See How a Tattoo Machine Works in Macro Detail at 20,000 FPS

Gav and Dan of the popular YouTube channel The Slow Mo Guys have taken an up close and personal look at what happens when someone gets a tattoo at a blazing-fast 20,000 frames per second.

As seen on DIY Photography, armed with ballistic gel, a tattoo gun, the brand-new Laowa 24mm T8 2x Pro2be Macro Lens and a Phantom TMX 7510 high-speed camera, The Slow Mo Guys show what happens beneath the skin when someone gets a tattoo. Gav and Dan are not tattoo artists, so it is conceivable that the process looks slightly different when a professional performs the tattooing.

The Slow Mo Guys were inspired by fellow YouTube channel Smarter Every Day. Eight years ago, Destin Sandlin of Smarter Every Day recorded a slow-motion video of tattooing on real human skin as performed by a professional artist.

Sandlin has been recently featured on PetaPixel for his amazing Kodak factory tour that shows how the legendary company makes its film, film that the company remains committed to making for as long as there is demand. Kodak has been receiving great press lately for the custom 70mm black and white film it made for Christopher Nolan’s blockbuster bioptic Oppenheimer.

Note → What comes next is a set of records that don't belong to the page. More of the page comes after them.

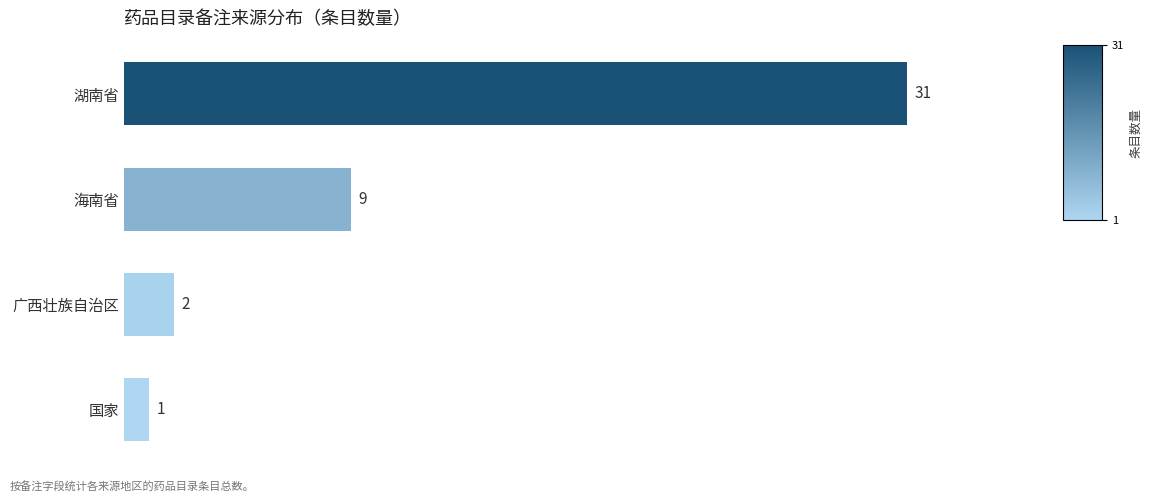

Rank the categories by value from lowest to highest.

国家, 广西壮族自治区, 海南省, 湖南省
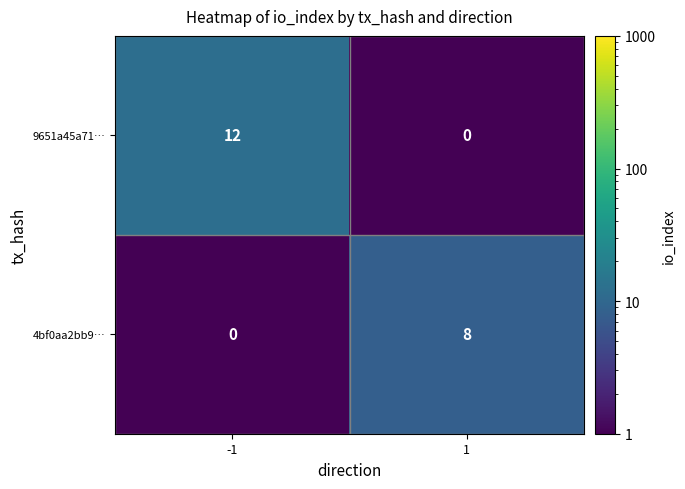

What is the maximum value shown in the chart?

12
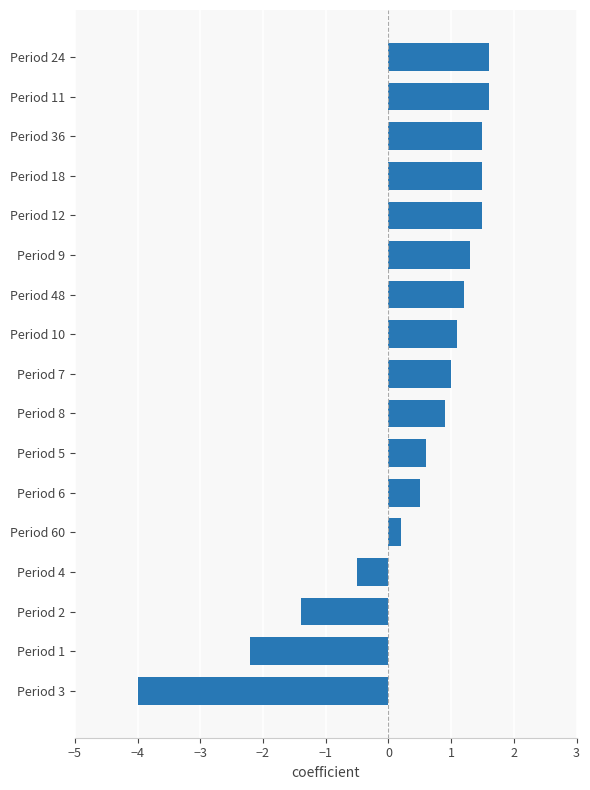

The chart shows a value of 0.6 at Period 10. True or false?

False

Back to Gav and Dan. While they do not have synthetic skin to tattoo and admit they are not brave (or stupid) enough to tattoo themselves for YouTube content, they do have ballistic gel. The advantage of ballistic gel is that it allows viewers to see what is happening beneath the surface of the “skin.” Novice tattoo artists can purchase special practice skin, which is eerily lifelike, to improve their skills too.

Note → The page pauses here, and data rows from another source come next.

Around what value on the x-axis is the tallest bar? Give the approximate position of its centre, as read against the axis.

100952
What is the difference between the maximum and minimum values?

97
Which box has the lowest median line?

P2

“I wonder if every time you go for a tattoo, how many people you would discourage from getting a tattoo if you showed them this first?” asks Dan when reviewing 5x macro footage of just the tattoo gun’s needles moving.

For viewers unfamiliar with tattoo machines, depending on what kind of tattoo or part of a design an artist is doing, the gun uses different needles. For larger areas, like when doing color fill or extensive shading work, a “mag” is used. This contains multiple needles arranged in a broad pattern. Needle tips for line work include multiple needles, which are very close together to enable precise ink application.

Thanks to the Phantom high-speed camera, Gav and Dan determine that each “cycle,” which is the tattoo needle tips fully extending and retracting, takes about five or six milliseconds. “That is rapid,” says Gav.

“It looks like the xenomorph’s second mouth. Ah, that’s horrendous,” Gav adds, referencing the alien from the Alien movie franchise. “I guess I wasn’t expecting the surface tension of the ink to completely cover the needle. This must’ve taken ages before electricity!”

A tattoo needle penetrates five layers of the epidermis, per Stories and Ink, which is about one to two millimeters (1/16 of an inch). That is not that deep but is enough to be plenty painful — and deep enough to leave permanent ink that will last a lifetime.